Indian Arrival Day Event Highlights Future India-Trinidad Opportunities

Indian Arrival Day celebrations focused on future opportunities, as business and government leaders highlighted initiatives aimed at strengthening economic ties between Trinidad and Tobago and India.

Speaking at the Cultural Heritage Ambassadors of Trinidad and Tobago’s Annual Indian Arrival Day Breakfast Fellowship, President of the Trinidad and Tobago-India Business Federation, Dr. Valmikki Arjoon, urged citizens to honour their ancestors’ resilience through risk-taking, entrepreneurship and national unity.

He called for economic diversification, stronger India-Trinidad ties and collective action to build a more prosperous future.

“An MOU on the pharmaceutical corporation has been signed, that could very well become manufacturing of pharmaceuticals on our soil. That’s a job. That’s foreign exchange. That is a brand new sector that doesn’t care what the oil price is doing. Trinidad is not the first Caribbean nation to have adopted India’s UPI, Digital Payments Platform. That digital infrastructure could position us as the gateway for financial technology in the entire Caribbean. OCI cards extended to the sixth generation.”

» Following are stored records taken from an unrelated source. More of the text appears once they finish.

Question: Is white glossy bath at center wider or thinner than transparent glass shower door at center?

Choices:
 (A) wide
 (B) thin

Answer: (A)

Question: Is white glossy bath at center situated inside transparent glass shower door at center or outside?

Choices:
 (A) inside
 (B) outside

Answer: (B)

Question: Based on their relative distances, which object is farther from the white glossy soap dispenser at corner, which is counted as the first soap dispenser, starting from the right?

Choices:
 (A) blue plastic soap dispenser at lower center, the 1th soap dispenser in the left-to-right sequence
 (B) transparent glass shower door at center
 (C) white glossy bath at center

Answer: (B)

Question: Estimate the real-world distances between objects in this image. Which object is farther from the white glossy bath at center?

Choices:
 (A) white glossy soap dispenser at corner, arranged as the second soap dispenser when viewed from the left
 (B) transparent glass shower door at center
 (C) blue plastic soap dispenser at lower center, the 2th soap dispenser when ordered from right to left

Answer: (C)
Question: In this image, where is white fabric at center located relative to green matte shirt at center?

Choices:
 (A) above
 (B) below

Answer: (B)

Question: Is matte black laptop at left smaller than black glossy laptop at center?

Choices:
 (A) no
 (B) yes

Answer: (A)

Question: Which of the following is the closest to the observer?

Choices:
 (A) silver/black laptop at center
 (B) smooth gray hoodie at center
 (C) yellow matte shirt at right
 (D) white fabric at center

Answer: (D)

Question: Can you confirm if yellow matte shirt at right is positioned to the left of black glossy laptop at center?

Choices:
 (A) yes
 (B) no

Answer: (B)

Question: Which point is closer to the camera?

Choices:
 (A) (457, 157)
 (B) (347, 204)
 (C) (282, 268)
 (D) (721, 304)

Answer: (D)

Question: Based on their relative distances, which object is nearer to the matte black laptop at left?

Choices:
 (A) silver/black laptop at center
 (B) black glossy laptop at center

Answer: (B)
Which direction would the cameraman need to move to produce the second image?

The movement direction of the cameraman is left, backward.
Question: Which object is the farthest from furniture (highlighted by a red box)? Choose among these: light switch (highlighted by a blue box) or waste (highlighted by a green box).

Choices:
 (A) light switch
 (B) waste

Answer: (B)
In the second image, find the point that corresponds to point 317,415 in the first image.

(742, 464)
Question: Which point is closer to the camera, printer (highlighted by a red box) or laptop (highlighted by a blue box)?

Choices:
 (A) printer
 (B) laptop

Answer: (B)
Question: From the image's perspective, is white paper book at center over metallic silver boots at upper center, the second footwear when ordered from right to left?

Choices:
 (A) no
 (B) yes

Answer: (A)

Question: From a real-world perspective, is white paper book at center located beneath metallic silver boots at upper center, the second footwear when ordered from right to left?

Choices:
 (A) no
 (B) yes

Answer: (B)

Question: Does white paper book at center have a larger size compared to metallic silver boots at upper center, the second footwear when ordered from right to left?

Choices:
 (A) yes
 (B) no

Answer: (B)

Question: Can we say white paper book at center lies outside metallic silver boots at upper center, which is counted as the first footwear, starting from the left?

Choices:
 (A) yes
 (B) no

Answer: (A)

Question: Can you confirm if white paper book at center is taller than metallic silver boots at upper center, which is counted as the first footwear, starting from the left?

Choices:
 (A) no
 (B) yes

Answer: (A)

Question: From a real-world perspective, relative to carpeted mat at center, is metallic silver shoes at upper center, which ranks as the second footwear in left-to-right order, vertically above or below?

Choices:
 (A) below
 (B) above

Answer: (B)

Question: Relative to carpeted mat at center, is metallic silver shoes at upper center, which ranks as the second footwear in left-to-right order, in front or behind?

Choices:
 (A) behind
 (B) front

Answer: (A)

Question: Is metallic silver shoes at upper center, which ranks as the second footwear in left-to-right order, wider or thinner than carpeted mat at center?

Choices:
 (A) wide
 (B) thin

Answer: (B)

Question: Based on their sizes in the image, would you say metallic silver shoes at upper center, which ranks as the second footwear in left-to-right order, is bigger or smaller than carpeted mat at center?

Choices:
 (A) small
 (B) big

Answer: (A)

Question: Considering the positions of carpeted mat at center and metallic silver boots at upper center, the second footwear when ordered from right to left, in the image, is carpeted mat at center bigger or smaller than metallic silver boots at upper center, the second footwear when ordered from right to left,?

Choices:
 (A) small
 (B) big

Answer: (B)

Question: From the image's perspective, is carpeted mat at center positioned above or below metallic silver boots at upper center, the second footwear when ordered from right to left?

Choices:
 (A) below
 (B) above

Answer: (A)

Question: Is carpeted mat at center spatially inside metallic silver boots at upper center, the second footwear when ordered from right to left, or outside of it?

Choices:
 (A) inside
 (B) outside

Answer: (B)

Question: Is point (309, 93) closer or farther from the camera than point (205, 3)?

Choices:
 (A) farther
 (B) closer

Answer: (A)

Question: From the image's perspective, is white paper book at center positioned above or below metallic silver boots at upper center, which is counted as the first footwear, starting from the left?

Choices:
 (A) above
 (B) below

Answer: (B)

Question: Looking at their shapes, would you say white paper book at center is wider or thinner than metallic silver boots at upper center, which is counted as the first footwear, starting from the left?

However, Indian High Commissioner to Trinidad and Tobago, Dr. Pradeep Singh Rajpurohit, said there has been some difficulty in accessing Overseas Citizenship of India Cards.

The card allows for better economic engagements between both nations for up to the sixth generation of the diaspora.

“I wish to convey that a large majority of the Indian diaspora here do not have the ancestry papers, and probably they have them, but they are not able to trace them in the national archives.”

He said a collaborative Memorandum of Understanding with the National Archives of Trinidad and Tobago is being initiated to make the necessary data available.

Minister of Justice and Minister in the Ministry of the Attorney General, Devesh Maharaj, indicated that he would explore the matter further, recognising its significance.

“We have access through this OCI card to say we have achieved and we are going to continue to achieve more and more. We are going to be where the air is rare, we are no longer going to be constrained by our geography, by our ethnicity, by what we are.”

As attendees networked over cultural music, dance and traditional food, the event served as a celebration of heritage while highlighting opportunities for future growth and collaboration between Trinidad and Tobago and India.